### EXERCISE GOAL
Search the data for the string "output" and extract every line where it appears.

[[ SOURCE MATERIAL open ]]

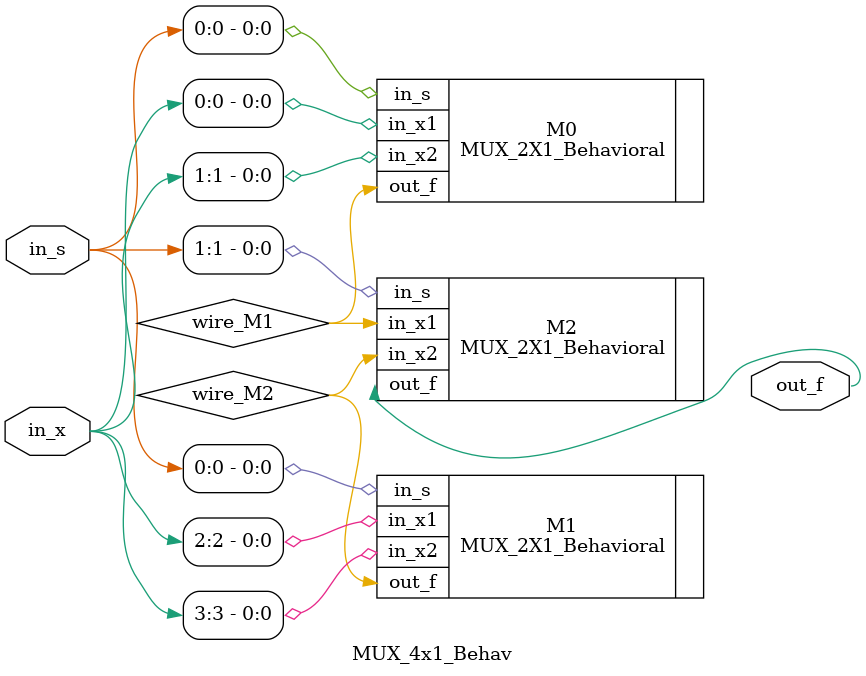
<source format=v>
`timescale 1ns / 1ps


module MUX_4x1_Behav(
    input [3:0] in_x,
    input [1:0] in_s,
    output out_f
    );
//    always @(in_x, in_s)
//    begin
//        case(in_s)
//            2'b00: out_f = in_x[0];
//            2'b01: out_f = in_x[1];
//            2'b10: out_f = in_x[2];
//            2'b11: out_f = in_x[3];
//        endcase
//    end
    /*
    Module being used:
        MUX_2X1_Behavioral(input in_x1, in_x2, in_s,output reg out_f)
    */
    
    wire wire_M1, wire_M2;
    
    MUX_2X1_Behavioral M0 (
        .in_x1(in_x[0]),
        .in_x2(in_x[1]),
        .in_s(in_s[0]),
        .out_f(wire_M1)
    );
    MUX_2X1_Behavioral M1 (
        .in_x1(in_x[2]),
        .in_x2(in_x[3]),
        .in_s(in_s[0]),
        .out_f(wire_M2)
    );
    MUX_2X1_Behavioral M2 (
        .in_x1(wire_M1),
        .in_x2(wire_M2),
        .in_s(in_s[1]),
        .out_f(out_f)
    );
endmodule

</source>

[[ SOURCE MATERIAL closed ]]

### ANSWER SECTION
    output out_f
        MUX_2X1_Behavioral(input in_x1, in_x2, in_s,output reg out_f)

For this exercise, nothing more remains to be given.